Does it suddenly make a bit of sense why the first member of the xUnit family was, in fact sUnit? My question for the Smalltalk crew is this: before you had sUnit, how the heck did any of you keep your jobs? The production deployment problems must have been Hindenburg-spectacular. (I’m partly kidding. Actually, it turns out, the really good Smalltalkers had other tricks up their sleeves to avoid runtime disaster.)
So the bottom line is this: with dynamic languages, You Have No Choice but to develop exhaustive, requisite suites of true unit-level isolation tests. Oh, plus end-to-end tests, and several other automated test varieties. This is the equivalent of venting out all the Hydrogen and replacing it with … Helium! Yay! Doesn’t explode, a bit more expensive, for sure, and not quite as “lifty,” but way safer, and you can still fly.
With dynamic languages, you have the authority and responsibility to be an adult, not a child. No more Nanny, so no more stepping out into the street before you look both ways.
Note to Recruiters: Hire the Guys Who Know Dynamic Languages, No Matter What They Charge
Power Programmers, Alpha Geeks, the ones who some now claim in public (reasonably, I believe) can outproduce “vocational programmers” by a factor of 10 or more (there is that same math, hmm)? It turns out that one of the primary indicators of one of those guys or gals is that they just cannot keep their hands off of lots of different languages, and operating systems, and computers, and you name it. Some of them actually play banjo! They are really good at comparing entire language systems and development systems to one another. They really like dynamic languages, because they are so much faster and cleaner and better. And they really, really like unit tests, because suites of them save their behinds so frequently.
Oh, BTW, you know what true alpha geeks are all on about these days? A good old idea come full circle: functional programming. Oh, and also, BDD. Whee, here we go!

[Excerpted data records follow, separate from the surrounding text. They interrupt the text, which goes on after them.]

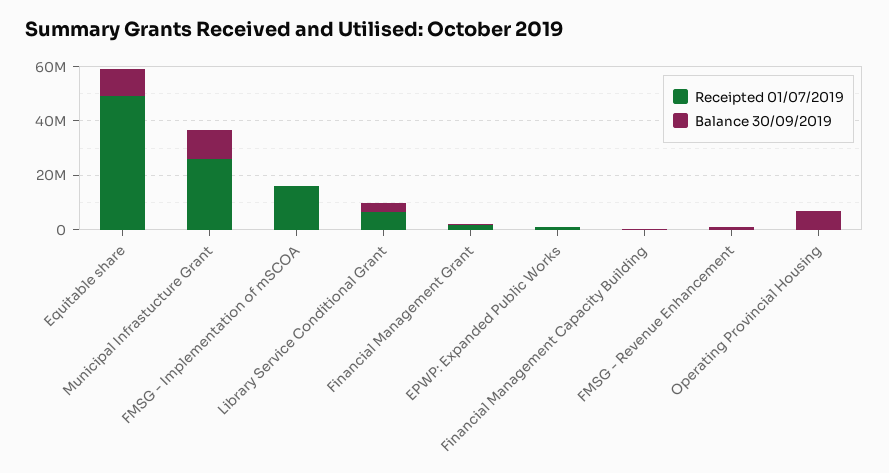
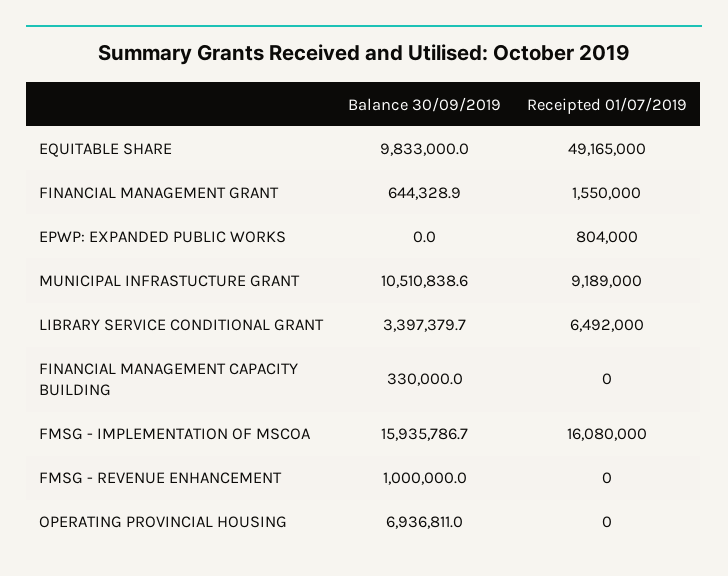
  {
    "Receipted 01/07/2019": {
      "Equitable share": 49165000,
-     "Municipal Infrastucture Grant": 25000000,
+     "Municipal Infrastucture Grant": 9189000,
      "FMSG - Implementation of mSCOA": 16080000,
      "Library Service Conditional Grant": 6492000,
      "Financial Management Grant": 1550000,
      "EPWP: Expanded Public Works": 804000,
      "Financial Management Capacity Building": 0,
      "FMSG - Revenue Enhancement": 0,
      "Operating Provincial Housing": 0
    },
    "Balance 30/09/2019": {
      "Equitable share": 9833000,
      "Municipal Infrastucture Grant": 10510838.6,
-     "FMSG - Implementation of mSCOA": 0,
+     "FMSG - Implementation of mSCOA": 15935786.7,
      "Library Service Conditional Grant": 3397379.7,
      "Financial Management Grant": 644328.9,
      "EPWP: Expanded Public Works": 0,
      "Financial Management Capacity Building": 330000,
      "FMSG - Revenue Enhancement": 1000000,
      "Operating Provincial Housing": 6936811
    }
  }

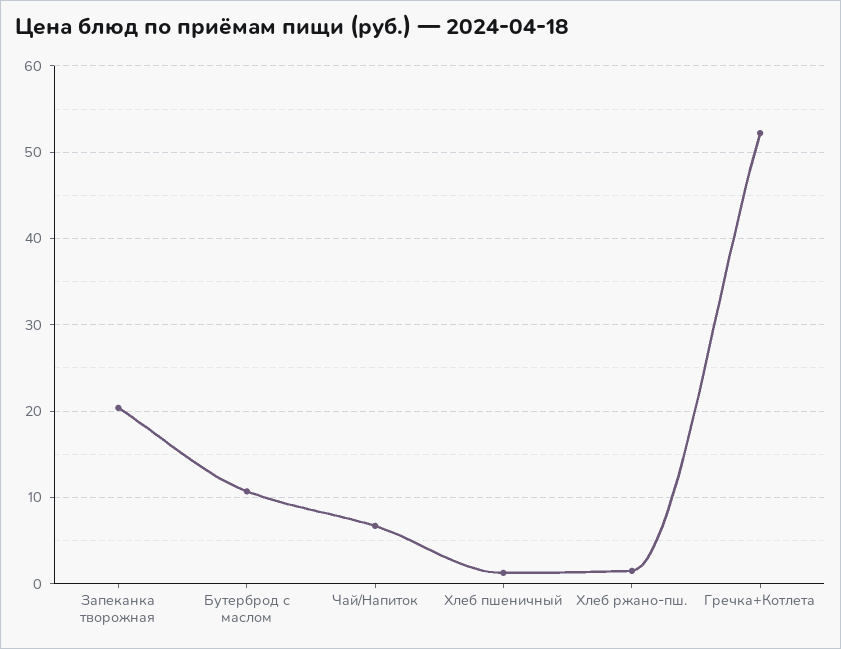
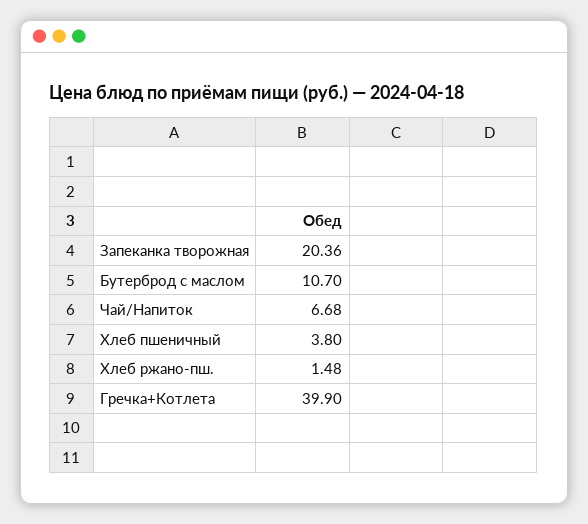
  {
    "Запеканка творожная": 20.36,
    "Бутерброд с маслом": 10.7,
    "Чай/Напиток": 6.68,
-   "Хлеб пшеничный": 1,
+   "Хлеб пшеничный": 3.8,
    "Хлеб ржано-пш.": 1.48,
-   "Гречка+Котлета": 52
+   "Гречка+Котлета": 39.9
  }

Alpha Geek example: my alpha geek pal Dimitri says “dynamic languages are so much more expressive it’s not even funny.” He says that when he noticed that Ruby does not require generics, “I almost started crying.” He says “I think the whole thing can be summarized as: static typing breeds incidental complexity”. Great quote. And he correctly points out that in the emerging world of Domain-Specific Languages (DSLs), dynamic languages are absolutely vital.
So save the really big programmer salaries for the ones who (A) know unit testing backward and forward, including TDD, (B) know multiple languages, and program avocationally and recreationally, and (C) can spout endlessly about the benefits of once-seeming exotica like dynamic languages and functional programming. That, at least, would be my agile alpha geek definition. There are other kinds of alpha geeks, certainly. In my big enterprise app world, I need the agile ones.
Hire guys like Dimitri. Make sure your team has a ratio of at least 1 alpha geek to every 3 or 4 non alpha geeks. And be the kind of boss and organization that alpha geeks love to work for and with (yet another blog topic, for another time).
And be the kind of boss who enables non-alpha geeks to find their way to alpha, if they want it. Again, another blog for another time.